Ogni anno in Italia circa 1.500 persone vengono colpite dal glioblastoma, il tumore cerebrale maligno più frequente nell’adulto. La neoplasia ha una maggiore incidenza tra i 50 e i 65 anni, colpendo sia gli uomini (54%), sia le donne (46%), ma può presentarsi anche nei ragazzi tra i 15 e i 19 anni (7% del totale). La prognosi è in genere infausta, con una sopravvivenza mediana di circa 15 mesi dalla diagnosi (solo il 5,5% dei pazienti è vivo a cinque anni).
Alla luce di questi dati, molti ricercatori nel mondo stanno promuovendo sperimentazioni mirate a offrire nuove opzioni terapeutiche agli assistiti. Uno dei lavori più recenti, pubblicato sul Journal of Biomechanical Engineering, è stato condotto dagli studiosi dell’Università del Saskatchewan, in Canada, e delle Università di Fudan e di Shanghai, in Cina.
L’elettricità che uccide le cellule tumorali
La tecnica, che prevede il posizionamento di lunghi aghi attraverso il cranio e l’invio di impulsi di corrente elettrica nella neoplasia, è stata sperimentata in laboratorio.
In pratica, il team ha creato modelli tridimensionali di cellule cerebrali per applicare due metodi di ablazione: elettroporazione irreversibile (Ire o Nanoknife) ed elettroporazione irreversibile ad alta frequenza (H-Fire).

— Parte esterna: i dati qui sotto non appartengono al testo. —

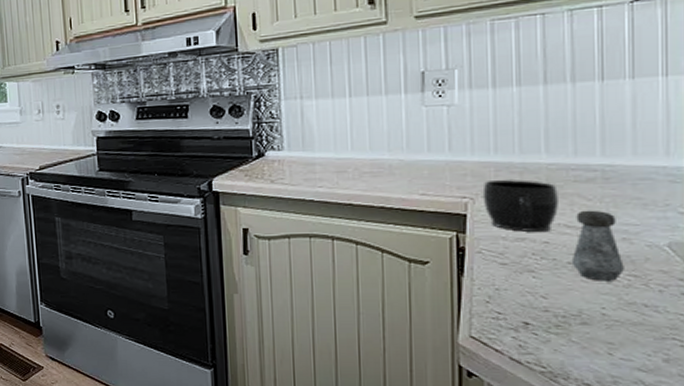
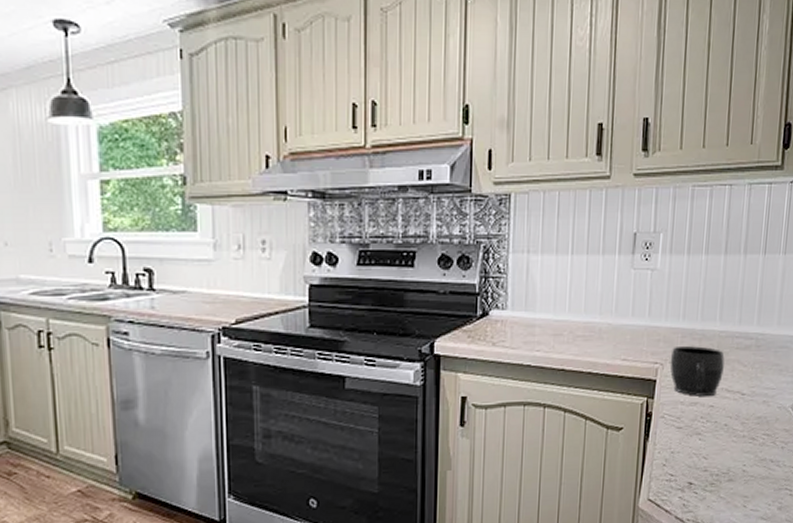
salt shaker: present [571,210,624,281] -> none [727,375,762,441]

Entrambi i sistemi creano, senza l’impiego di energia termica, pori permanenti di dimensioni nanometriche nella membrana cellulare, interrompendo l’omeostasi e portando a morte la cellula stessa. Il primo utilizza impulsi elettrici unipolari, il secondo impulsi elettrici bipolari ad alta frequenza.
«I pazienti con tumori cerebrali possono ora avere a disposizione un’altra terapia locale, che non comporta l’apertura della scatola cranica, calore o radiazioni», ha commentato Mike Moser, chirurgo dell’Università del Saskatchewan e co-autore dello studio. «Un trattamento, dunque, più sicuro ed efficace rispetto a quelli già disponibili».

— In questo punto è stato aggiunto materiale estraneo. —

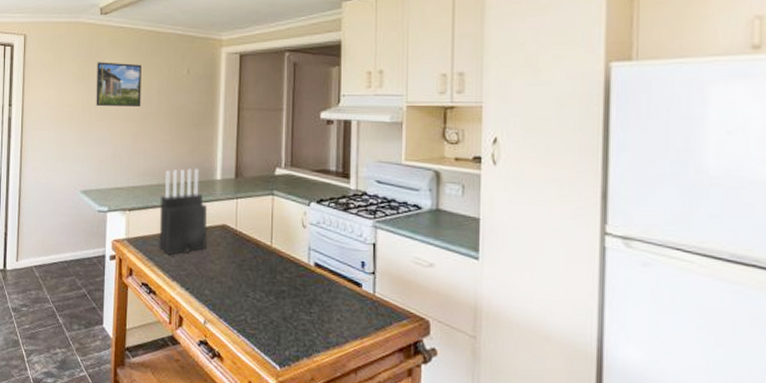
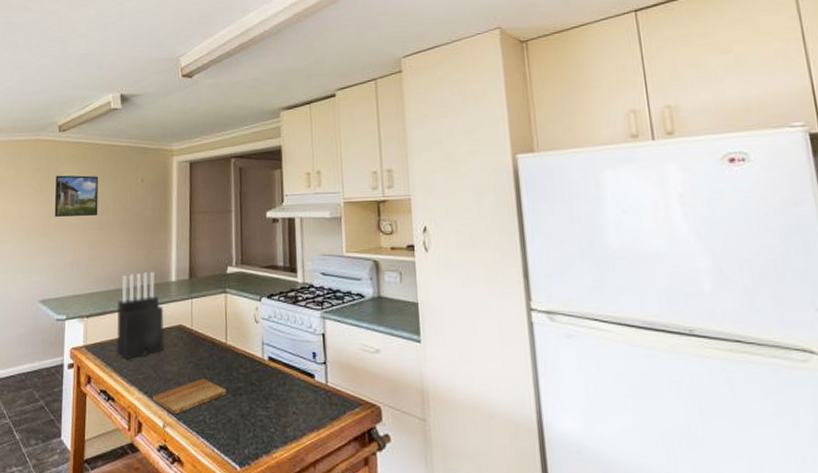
cutting board: none [195,279,269,313] -> present [153,379,227,415]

I ricercatori hanno, in particolare, scoperto che le cellule tumorali possono essere eliminate con un campo elettrico più ridotto rispetto a quello che sarebbe necessario per uccidere le cellule sane. Un risultato che suggerisce la possibilità di ablazione selettiva del tumore, riducendo al minimo il rischio per cellule, tessuti e vasi sanguigni circostanti.
Un varco nella barriera emato-encefalica
Il metodo ha anche un altro vantaggio: rendere possibile il trattamento del cancro al cervello con chemioterapia o con farmaci immunoterapici. Gli studiosi hanno, infatti, notato che il nuovo sistema crea un varco temporaneo nella barriera emato-encefalica, che di norma impedisce a molti medicinali di raggiungere il tumore.
«Questo aiuterebbe il paziente a combattere il tumore in modo sistematico», ha concluso Chris Zhang, ingegnere biomedico dell’Università del Saskatchewan e co-autore della ricerca.
Il prossimo passo nella sperimentazione prevede lo sviluppo di un metodo combinato di rimozione del tumore e immunoterapia utilizzando la tecnica H-Fire.